**Задание 1**:
Ответьте на вопросы по избранному отрывку и пометьте ответы теми же буквами:
(a) В каких годах были приняты постановления, о которых идет речь?
(b) Чьим богословием засвидетельствовано понимание Боговоплощения?
(c) Величайшим наследием какого столетия назван синтез Максима?

**Избранный отрывок**:
Иоанн Мейендорф - Единство Империи и разделения христиан
Но истинное значение постановлений, принятых в 680—681гг., заключалось не столько в словах или формулировках, сколько в таком понимании Боговоплощения, какое засвидетельствовано богословием святого Максима. Максимов синтез принес окончательное узаконение халкидонской формулировки ипостасного соединения и вместе с тем кириллова видения «божественного» предназначения человечества; он остается величайшим наследием VII столетия в истории христианства.

**Предоставленные строки**:

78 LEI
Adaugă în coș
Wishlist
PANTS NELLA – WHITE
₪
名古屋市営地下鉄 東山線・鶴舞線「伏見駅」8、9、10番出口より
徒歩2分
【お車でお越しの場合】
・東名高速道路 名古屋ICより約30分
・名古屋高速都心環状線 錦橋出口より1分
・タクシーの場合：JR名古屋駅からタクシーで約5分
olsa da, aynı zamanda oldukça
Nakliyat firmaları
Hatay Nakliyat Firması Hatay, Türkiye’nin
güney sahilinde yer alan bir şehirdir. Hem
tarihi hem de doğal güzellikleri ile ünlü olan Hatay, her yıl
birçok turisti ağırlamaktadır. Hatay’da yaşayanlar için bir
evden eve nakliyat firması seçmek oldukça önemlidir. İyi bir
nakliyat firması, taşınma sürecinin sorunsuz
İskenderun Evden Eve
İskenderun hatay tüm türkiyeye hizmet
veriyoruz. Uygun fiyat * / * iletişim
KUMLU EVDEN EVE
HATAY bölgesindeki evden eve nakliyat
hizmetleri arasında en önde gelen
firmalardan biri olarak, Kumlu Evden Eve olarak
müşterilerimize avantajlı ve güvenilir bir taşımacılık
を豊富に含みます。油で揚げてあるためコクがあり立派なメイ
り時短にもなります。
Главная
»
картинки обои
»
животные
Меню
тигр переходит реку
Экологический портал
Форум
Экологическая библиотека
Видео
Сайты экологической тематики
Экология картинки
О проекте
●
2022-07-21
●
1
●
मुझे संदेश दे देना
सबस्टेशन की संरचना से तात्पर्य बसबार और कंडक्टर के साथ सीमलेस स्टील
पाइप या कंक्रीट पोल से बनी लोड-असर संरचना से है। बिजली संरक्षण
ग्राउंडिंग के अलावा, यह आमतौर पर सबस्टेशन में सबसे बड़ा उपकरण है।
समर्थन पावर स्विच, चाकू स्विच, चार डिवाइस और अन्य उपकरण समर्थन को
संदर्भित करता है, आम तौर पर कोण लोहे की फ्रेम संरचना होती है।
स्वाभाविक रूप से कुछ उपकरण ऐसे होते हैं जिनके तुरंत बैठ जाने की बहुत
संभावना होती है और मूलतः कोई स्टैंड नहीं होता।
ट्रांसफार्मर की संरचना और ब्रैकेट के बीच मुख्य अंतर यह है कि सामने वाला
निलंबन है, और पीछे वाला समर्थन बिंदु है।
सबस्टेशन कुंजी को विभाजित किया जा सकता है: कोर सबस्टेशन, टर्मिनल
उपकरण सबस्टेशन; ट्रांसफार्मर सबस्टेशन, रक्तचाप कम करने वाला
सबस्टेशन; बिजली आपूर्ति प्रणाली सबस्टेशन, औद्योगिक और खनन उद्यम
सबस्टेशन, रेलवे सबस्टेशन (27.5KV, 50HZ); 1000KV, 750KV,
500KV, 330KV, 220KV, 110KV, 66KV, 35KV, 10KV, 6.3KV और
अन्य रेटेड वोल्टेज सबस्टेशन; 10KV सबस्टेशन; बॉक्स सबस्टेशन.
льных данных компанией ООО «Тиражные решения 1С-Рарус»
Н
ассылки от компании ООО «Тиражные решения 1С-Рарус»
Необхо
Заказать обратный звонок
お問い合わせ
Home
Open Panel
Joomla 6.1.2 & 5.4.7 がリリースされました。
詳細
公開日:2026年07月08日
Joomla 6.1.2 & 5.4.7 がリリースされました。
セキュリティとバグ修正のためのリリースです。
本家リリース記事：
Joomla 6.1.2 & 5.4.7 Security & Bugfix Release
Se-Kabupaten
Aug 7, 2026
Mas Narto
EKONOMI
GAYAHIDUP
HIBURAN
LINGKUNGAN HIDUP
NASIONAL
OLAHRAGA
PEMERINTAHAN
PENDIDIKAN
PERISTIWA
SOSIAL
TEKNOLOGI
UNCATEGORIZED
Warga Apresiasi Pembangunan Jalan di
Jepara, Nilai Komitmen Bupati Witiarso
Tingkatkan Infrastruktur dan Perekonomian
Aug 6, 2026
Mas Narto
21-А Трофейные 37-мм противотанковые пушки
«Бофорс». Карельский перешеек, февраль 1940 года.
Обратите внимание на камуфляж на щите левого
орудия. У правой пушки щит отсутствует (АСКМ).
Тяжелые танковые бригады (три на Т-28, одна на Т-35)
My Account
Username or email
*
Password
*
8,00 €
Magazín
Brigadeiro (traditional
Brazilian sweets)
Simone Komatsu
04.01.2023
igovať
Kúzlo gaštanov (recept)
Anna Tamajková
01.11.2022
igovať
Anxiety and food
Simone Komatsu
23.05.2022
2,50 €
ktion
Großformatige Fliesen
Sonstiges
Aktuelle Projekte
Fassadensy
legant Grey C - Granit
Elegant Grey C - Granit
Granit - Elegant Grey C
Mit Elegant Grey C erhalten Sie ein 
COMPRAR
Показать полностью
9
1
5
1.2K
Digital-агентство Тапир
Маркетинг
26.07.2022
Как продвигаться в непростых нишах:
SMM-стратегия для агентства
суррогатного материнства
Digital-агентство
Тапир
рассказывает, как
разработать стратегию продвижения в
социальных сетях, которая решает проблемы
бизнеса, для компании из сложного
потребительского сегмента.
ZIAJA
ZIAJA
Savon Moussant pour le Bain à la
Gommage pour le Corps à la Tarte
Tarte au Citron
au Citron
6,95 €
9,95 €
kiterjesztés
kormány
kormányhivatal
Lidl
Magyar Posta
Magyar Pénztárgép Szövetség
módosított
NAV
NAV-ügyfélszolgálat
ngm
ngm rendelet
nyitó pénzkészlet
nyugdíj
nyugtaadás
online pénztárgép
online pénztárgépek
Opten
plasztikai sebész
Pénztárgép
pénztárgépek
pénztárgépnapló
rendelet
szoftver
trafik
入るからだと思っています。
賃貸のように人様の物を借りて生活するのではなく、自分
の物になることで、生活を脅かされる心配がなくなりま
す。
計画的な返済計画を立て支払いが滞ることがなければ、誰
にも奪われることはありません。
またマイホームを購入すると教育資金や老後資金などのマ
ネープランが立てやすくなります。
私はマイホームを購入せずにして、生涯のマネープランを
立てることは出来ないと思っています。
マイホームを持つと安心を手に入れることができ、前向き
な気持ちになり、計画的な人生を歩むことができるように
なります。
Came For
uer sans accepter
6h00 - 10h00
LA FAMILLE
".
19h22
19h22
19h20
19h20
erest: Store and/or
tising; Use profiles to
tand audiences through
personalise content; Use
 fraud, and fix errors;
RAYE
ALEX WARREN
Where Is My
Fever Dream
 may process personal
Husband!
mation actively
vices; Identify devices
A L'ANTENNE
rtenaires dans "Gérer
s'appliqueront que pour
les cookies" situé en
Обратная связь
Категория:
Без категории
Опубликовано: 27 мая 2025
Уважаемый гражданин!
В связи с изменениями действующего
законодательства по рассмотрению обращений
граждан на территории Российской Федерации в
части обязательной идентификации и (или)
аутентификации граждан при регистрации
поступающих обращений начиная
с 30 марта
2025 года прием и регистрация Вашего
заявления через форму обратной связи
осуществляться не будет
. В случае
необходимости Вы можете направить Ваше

**Задание 2**:
Перепишите без изменений предоставленные строки, начиная с самой первой и заканчивая строкой, содержащей «Hatay Nakliyat Firması Hatay, Türkiye’nin», включительно.

**Результат задания 1**:
(a) В 680—681 гг.
(b) Богословием святого Максима.
(c) VII столетия.

**Результат задания 2**:
78 LEI
Adaugă în coș
Wishlist
PANTS NELLA – WHITE
₪
名古屋市営地下鉄 東山線・鶴舞線「伏見駅」8、9、10番出口より
徒歩2分
【お車でお越しの場合】
・東名高速道路 名古屋ICより約30分
・名古屋高速都心環状線 錦橋出口より1分
・タクシーの場合：JR名古屋駅からタクシーで約5分
olsa da, aynı zamanda oldukça
Nakliyat firmaları
Hatay Nakliyat Firması Hatay, Türkiye’nin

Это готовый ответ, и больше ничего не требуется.